Why I don’t give investment advice

When people ask for advice on personal investing, I’ve found they are either looking for confirmation that what they do is great (it’s usually not) or some sort of secret sauce for outperforming the market (which doesn’t exist). So people are inevitably disappointed by the answer. The best advice for personal investing is simple and boring: Diversify, invest with a long time horizon, minimize churn and transaction costs, know your risk profile and liquidity needs.

When it comes to investing, people are their own biggest enemy. Lured by the siren call of get-rich-quick schemes, they waste precious time and resources (and nerves) on things like chart reading, momentum-chasing or over-exposing themselves to the latest fad. Gambling is fine, but you should recognize it as such.
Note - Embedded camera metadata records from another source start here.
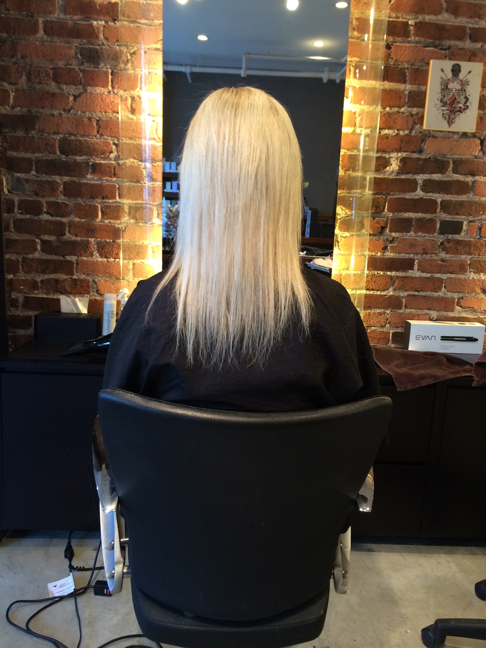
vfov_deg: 60.0
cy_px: 324
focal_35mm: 30
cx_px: 243
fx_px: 562
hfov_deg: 46.8
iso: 125
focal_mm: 4.12
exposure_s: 1/30
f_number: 2.2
Another error I see people often make is trying to copy strategies they can’t possibly compete in. Personal investing is a fundamentally different game from professional investing. Many of the approaches developed in a professional context simply don’t work or don’t make sense for your personal account. They rely on superior market access (e.g. shorts available at low cost, cheap financing, OTC supply), data that is hard to get (e.g. proprietary data sources or very expensive non-proprietary ones) and technology that is hard to build (e.g. ML models capable of dealing with non-stationary effects). You can’t hope to compete on HFT market making or bond arbitrage with the resources of an individual investor. It is highly improbable that you’ll have an analytical or informational advantage here [1].
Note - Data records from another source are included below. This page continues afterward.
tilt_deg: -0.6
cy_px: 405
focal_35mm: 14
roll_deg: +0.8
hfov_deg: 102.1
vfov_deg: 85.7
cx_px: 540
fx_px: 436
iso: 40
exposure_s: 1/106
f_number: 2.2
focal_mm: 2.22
Strategies deployed by professional investors are also developed with very different objectives in mind. As a professional investing other people’s money, your objective is to maximize management and performance fee income. You (or your employer) run a business after all. Investment management is rife with agency problems — both due to the way fees are structured and the kinds of subscription and liquidity terms investors demand. The interesting thing is that these issues can work to your advantage as an individual investor “competing” against professional investors. Since fees are structured to accrue on a quarterly or annual basis and since clients typically insist on monthly liquidity, there’s a strong short-term bias in the kinds of strategies being used. If your performance is benchmarked against annual returns, investing in a way that optimizes for a 5-10 year horizon just doesn’t make sense. The intermittent drawdowns are going to take you out of business — even without leverage, as clients will see the relative underperformance and pull out. So this is a long-winded way of saying: take advantage of your longer time horizon if you can. This is the one dimension where professionals have a competitive disadvantage vs. you as a personal investor.
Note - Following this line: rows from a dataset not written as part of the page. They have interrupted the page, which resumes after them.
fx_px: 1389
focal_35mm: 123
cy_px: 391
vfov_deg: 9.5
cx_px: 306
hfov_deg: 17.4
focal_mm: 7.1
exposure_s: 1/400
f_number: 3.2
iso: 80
Five paragraphs in, I realize I’ve contradicted the title of this post. But better to give some advice in writing once and save the conversations with friends and family for more exciting topics.


Notes

[1] I am talking from my own experience as a public markets investor, but similar considerations around market access and data apply to private markets. Angel investing is an interesting case — I believe it’s possible to have an informational advantage if you have a personal connection to the founding team, or an analytical one if you’ve spent your career in the industry that the founders are trying to disrupt. But clearly those advantages don’t scale. I’m not aware of a good dataset on personal angel investing returns, but would venture to say most non-professional angels lose money in the long run, just like most day traders do in public markets.